The program will test the exchange of patient health data from Kaiser Permanente's My Health Manager e-health record system to Microsoft's HealthVault platform.

As the battle to be the leading purveyor of consumers' Web-based personal health record tools heats up, Microsoft on Monday announced a pilot program with Kaiser Permanente, the nation's largest health maintenance organization, which launched its own e-medical record program for millions of patients a few years ago.

The Kaiser Permanente and Microsoft pilot program aims to expand functionality to the personal e-health records of Kaiser Permanente employees (who are also Kaiser Permanente patients), while providing to Microsoft a new pool of users as the software vendor demonstrates to consumers at-large how they, too, can manage their health information via Microsoft's HealthVault platform.

The pilot will test the exchange of patient health data from Kaiser Permanente's My Health Manager e-health record system to Microsoft's HealthVault, which Microsoft unveiled last October as a Web-based service providing tools for consumers to manage their own health data and conduct private health-related Web-searches.

The Kaiser Permanente/Microsoft project also comes on the heels of Google last month announcing the general availability of Google personal health record tools.

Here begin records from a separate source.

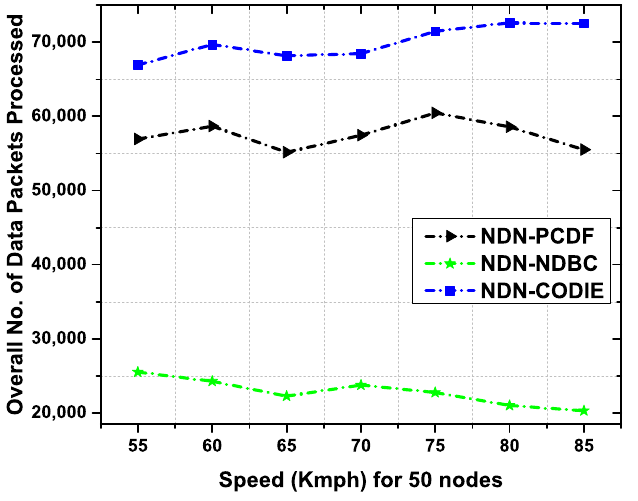
Figure 13. Overall number of data packets processed as a function of vehicle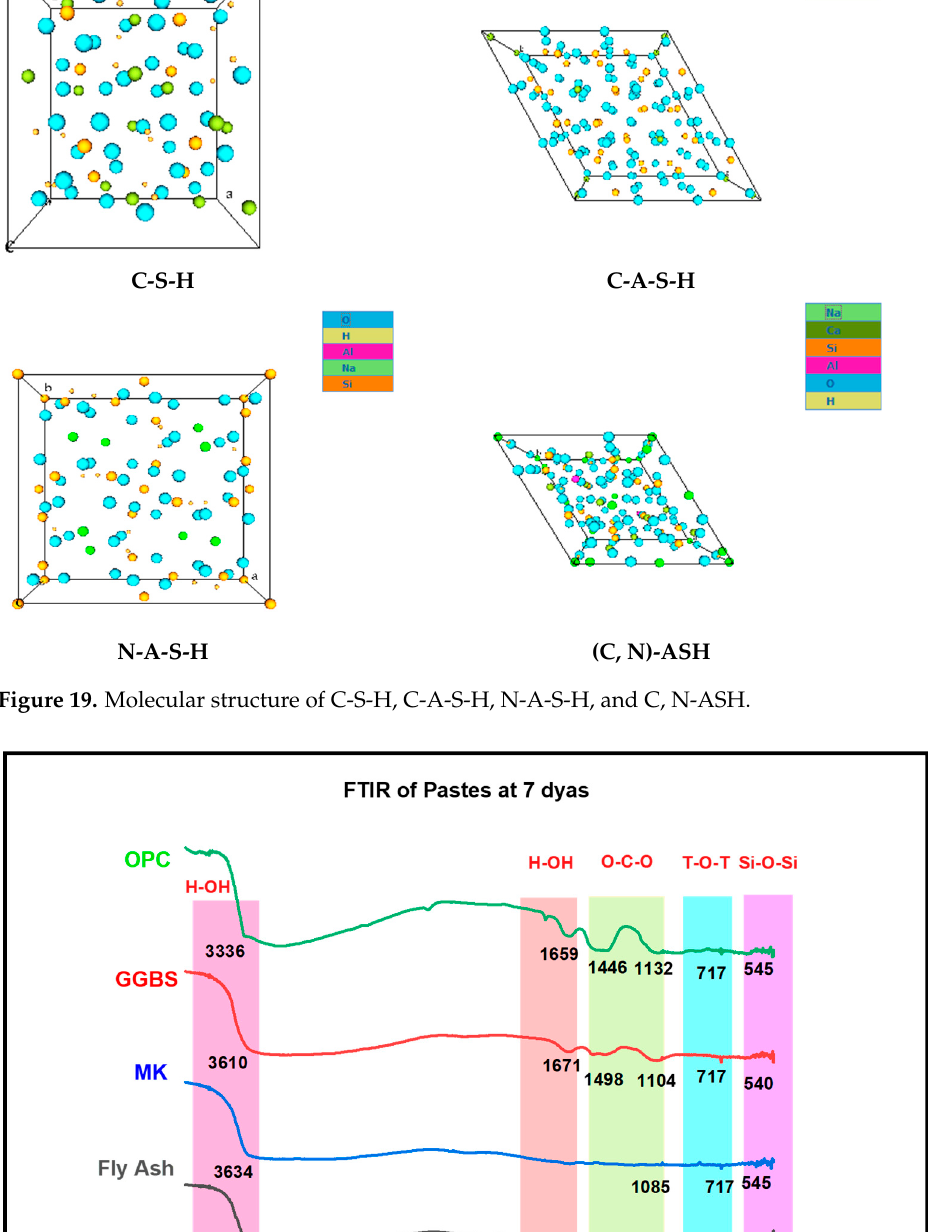
Figure 18. XRD of OPC paste at 7 days of ambient curing.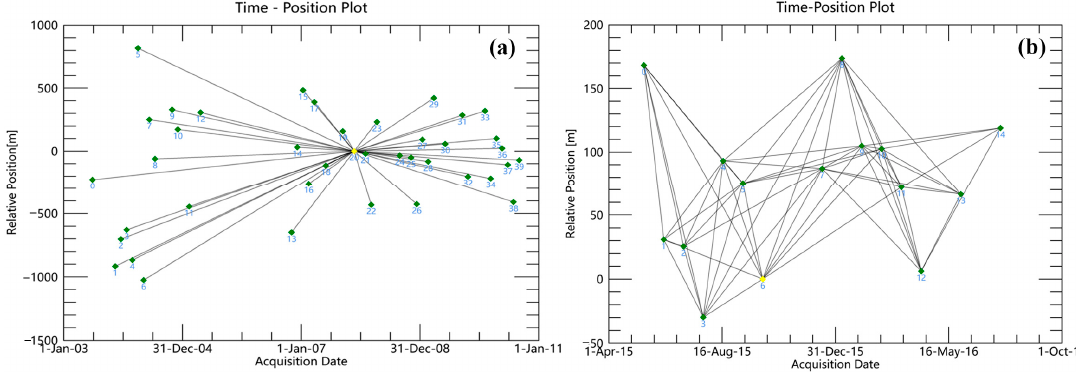
Figure 3. Spatial-temporal baselines of the generated interferograms: ( a ) Envisat PSI analysis; and ( b ) Sentinel-1A SBAS analysis. Each dot represents an image, and each line represents an interferogram.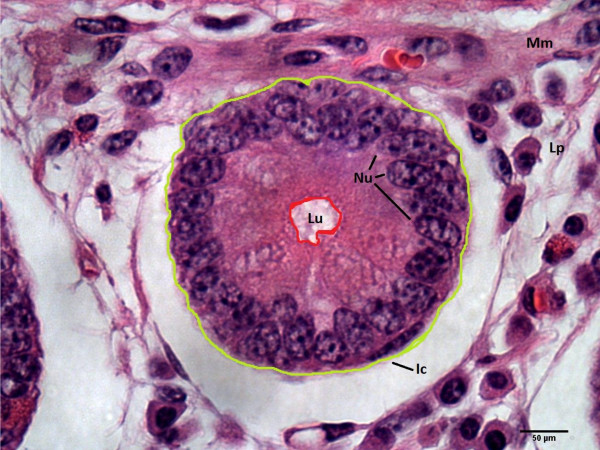
Light microscopy of an oblique cross section of the intestinal mucosa (1000× capture magnification). Note the intestinal crypt (Ic) adjacent to the muscularis mucosae (Mm), the lumen of the intestinal crypt (Lu), the nuclei of intestinal cells (Nu) around the intestinal crypt and the lamina propria (Lp). The green and red contours were used to obtain measures of the intestinal crypt and the intestinal crypt lumen, respectively.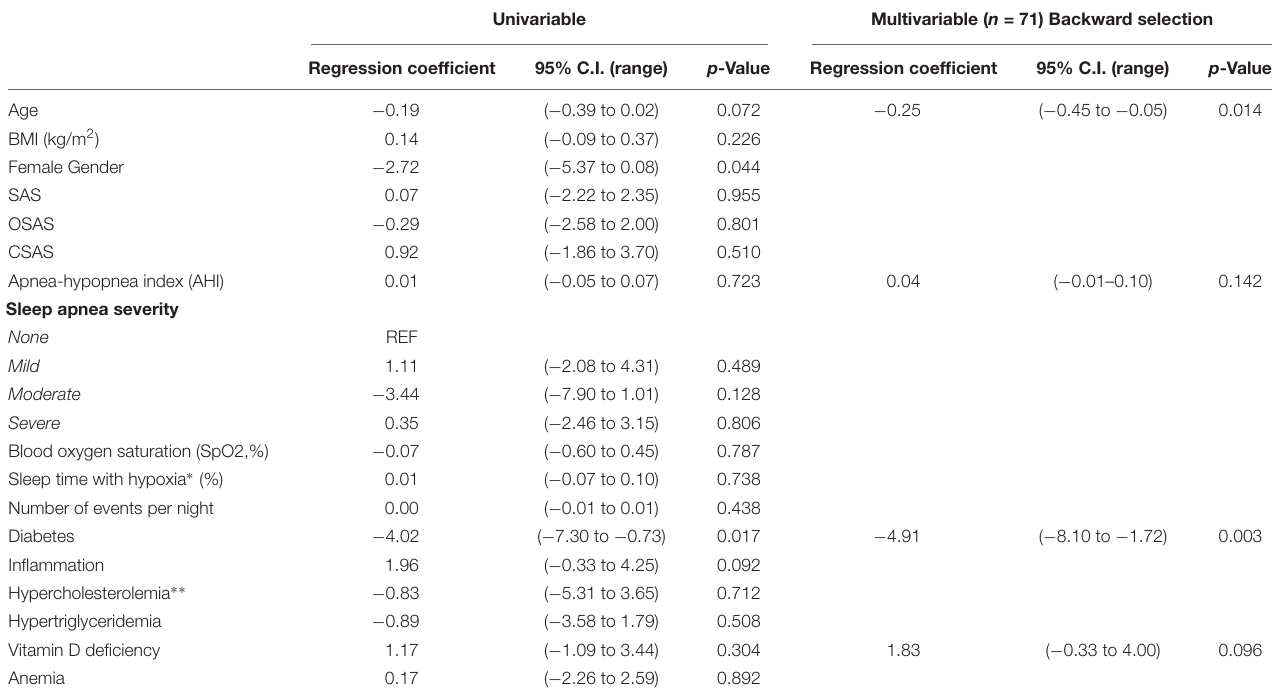
TABLE 4 | Uni- and Multi-variable regression to identify factors associated with the Mini Mental State Exam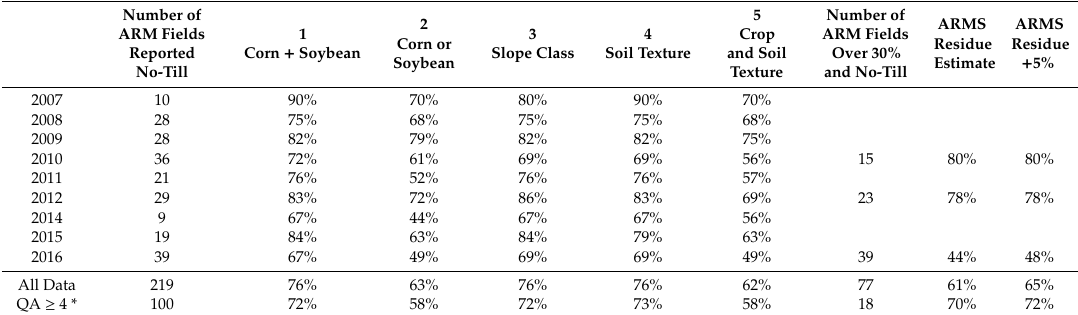
Table 4. Summary statistics of accuracy for the five remote sensing methods and ARMS estimated residue cover compared to ARMS data reporting no-till operations (testing if greater than 30%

That Google announcement followed an e-health record pilot launched last year with more than 1,600 Cleveland Clinic patients, who signed on to have their health data from the clinic's e-medical records incorporated into Google personal health record accounts. Last month, the Cleveland Clinic, as well as a few other health-care players, including several large pharmacy chains and lab companies, announced they would also transmit data to Google's Web-based personal health records when patients requested.

Beth Israel Deaconess Medical Center (BIDMC) is among the handful of health-care providers that signed on to provide patient data to Google personal health records. However, the Boston-based medical center -- which also allows patients to access their e-medical data directly from BIDMC via a secure hospital Web site -- isn't playing favorites when it comes to the consumer offerings of personal health record services from Google and Microsoft. BIDMC will support both platforms.

"We've already completed our prototype for HealthVault," said John Halamka, CIO at CareGroup Healthcare System, which operates BIDMC. "I believe patients should be the stewards of their own data and I'm committed to making data available to patients via any secure personal health record system they request," said Halamka in an e-mail interview with InformationWeek.

For its part, Microsoft has been recruiting third parties to develop applications to run on HealthVault, and to date, about 40 such applications have been developed, including those allowing patients to monitor their blood pressure, glucose, and other key readings using personal health devices, and download this info to share with their physicians, says Peter Neupert, Microsoft Health Solutions Group corporate VP.